As a bastion of the British establishment the National Trust and its vast estate might seem impervious to the unpredictable pressures of the modern world.

But on a regional visit to Norfolk yesterday, trust director-general Fiona Reynolds said that the pernicious threat of global warming was already changing the face of its 300 historic buildings and gardens.

As she toured the imposing Tudor turrets and manicured gardens of Oxburgh Hall, in Oxborough, near Swaffham, the signs lay all around her.

The purple ageratum that had bloomed at the hall for decades died out in the blistering heat of August last year and has been replaced with a hardier variety, while the hall's small medieval guttering can no longer cope with the intensity of modern downpours.

Mrs Reynolds said it was impossible for the trust to "freeze" its estate in time and that its role today is to help manage this inevitable change as best it could.

"The challenge is meeting our promise to look after the premises forever for everyone and we really need the public support to be able to do that," she said.

"But we also live in a changing world and climate change is a very important factor that poses a big problem for the whole trust. Last year some of the planting at the hall died off and you have small medieval guttering that cannot cope with the intense rainfall these days.

"Across the trust we're asking things like 'Will the lawns be able to last all summer?' and how can you keep things looking the same in the face of changing seasons, increased coastal erosion and flooding?

"People come year after year and expect to see things not changing.
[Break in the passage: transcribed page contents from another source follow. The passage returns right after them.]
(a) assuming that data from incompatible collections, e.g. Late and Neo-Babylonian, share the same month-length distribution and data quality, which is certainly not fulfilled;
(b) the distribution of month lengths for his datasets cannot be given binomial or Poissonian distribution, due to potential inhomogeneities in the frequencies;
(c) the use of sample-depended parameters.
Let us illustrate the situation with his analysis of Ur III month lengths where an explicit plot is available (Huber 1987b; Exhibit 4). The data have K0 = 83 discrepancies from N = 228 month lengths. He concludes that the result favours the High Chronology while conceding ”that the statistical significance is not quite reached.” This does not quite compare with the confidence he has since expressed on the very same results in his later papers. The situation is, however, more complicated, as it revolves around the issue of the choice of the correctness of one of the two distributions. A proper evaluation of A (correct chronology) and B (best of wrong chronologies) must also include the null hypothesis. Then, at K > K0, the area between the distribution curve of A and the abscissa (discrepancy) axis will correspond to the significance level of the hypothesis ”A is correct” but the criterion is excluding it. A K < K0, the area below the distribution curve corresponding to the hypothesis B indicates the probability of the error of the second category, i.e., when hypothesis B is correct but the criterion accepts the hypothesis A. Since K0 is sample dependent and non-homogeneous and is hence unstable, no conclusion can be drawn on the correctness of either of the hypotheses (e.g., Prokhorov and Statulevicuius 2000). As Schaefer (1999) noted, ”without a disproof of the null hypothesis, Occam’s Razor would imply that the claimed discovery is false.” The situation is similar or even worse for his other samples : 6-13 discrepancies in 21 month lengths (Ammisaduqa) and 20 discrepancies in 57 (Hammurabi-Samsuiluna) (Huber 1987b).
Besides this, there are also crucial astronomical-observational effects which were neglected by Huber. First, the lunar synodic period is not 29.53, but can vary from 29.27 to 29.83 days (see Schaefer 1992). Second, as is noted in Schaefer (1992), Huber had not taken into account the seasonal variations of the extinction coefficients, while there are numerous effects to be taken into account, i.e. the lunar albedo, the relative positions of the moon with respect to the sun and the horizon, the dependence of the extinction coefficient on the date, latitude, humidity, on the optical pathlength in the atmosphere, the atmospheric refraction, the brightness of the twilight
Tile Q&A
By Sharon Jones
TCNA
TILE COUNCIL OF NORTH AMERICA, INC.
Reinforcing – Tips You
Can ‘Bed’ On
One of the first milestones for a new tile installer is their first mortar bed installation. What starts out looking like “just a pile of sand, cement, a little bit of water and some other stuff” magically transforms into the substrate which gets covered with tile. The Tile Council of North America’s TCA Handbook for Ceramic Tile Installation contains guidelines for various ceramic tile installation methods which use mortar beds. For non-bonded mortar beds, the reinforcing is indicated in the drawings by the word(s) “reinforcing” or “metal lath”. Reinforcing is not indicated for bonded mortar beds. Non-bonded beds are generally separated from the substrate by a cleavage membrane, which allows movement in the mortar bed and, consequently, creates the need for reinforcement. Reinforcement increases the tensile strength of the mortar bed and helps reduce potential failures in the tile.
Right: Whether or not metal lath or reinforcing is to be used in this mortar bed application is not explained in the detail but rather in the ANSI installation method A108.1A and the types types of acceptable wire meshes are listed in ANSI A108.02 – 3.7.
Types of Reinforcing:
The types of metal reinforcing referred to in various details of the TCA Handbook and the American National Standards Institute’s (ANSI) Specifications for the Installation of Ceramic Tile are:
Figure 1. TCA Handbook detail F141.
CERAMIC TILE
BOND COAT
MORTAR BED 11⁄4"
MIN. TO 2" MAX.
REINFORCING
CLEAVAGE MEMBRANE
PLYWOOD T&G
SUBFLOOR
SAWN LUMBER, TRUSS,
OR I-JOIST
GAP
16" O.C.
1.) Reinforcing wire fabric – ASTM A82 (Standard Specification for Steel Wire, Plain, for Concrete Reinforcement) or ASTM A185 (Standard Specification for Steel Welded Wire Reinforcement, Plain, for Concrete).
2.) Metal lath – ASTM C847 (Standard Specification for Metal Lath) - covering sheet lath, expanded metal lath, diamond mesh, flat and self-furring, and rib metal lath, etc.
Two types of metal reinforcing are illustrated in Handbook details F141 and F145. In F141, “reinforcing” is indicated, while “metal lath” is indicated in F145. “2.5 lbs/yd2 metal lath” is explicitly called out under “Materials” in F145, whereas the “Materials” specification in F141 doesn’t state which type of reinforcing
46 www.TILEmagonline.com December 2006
The challenge is saying to them that conservation is about the management of change and not freezing things as they are."

The trust's roots lie in the county. Blickling Hall was the first property to come to the trust in 1940, and today, as well as managing stately home estates Sheringham Park and Felbrigg Hall, it owns a 10,000-acre swathe of countryside, shingle banks, marshes and sand dunes across the north Norfolk coast.

With 200,000 members in the East of England Mrs Reynolds said its holdings in Norfolk embodied the diversity of the trust's national portfolio of grand homes and sweeping countryside.

"For me Norfolk's diversity really encapsulates what the trust is about, from country manor houses and gardens such as this, to huge areas of beautiful open countryside," she said.

The trust recently completed a £1m visitors' centre at Sheringham Park and is looking at ways of improving public access to Blickling Hall and its estate.

Norfolk has 659 medieval churches, more per square mile than anywhere in the world.

But despite the difficulty faced by communities and diocese in meeting the cost of preserving and keeping these historic treasures open, Mrs Reynolds said it was not the role of the trust to intervene.

"We offer help and support to the various diocese and church preservation groups but we respect the fact that there are already existing institutions and the church belongs to the local community," she said.

She said that visitor numbers across the country were on the increase and the trust had got off to a great start this year with strong numbers at Easter.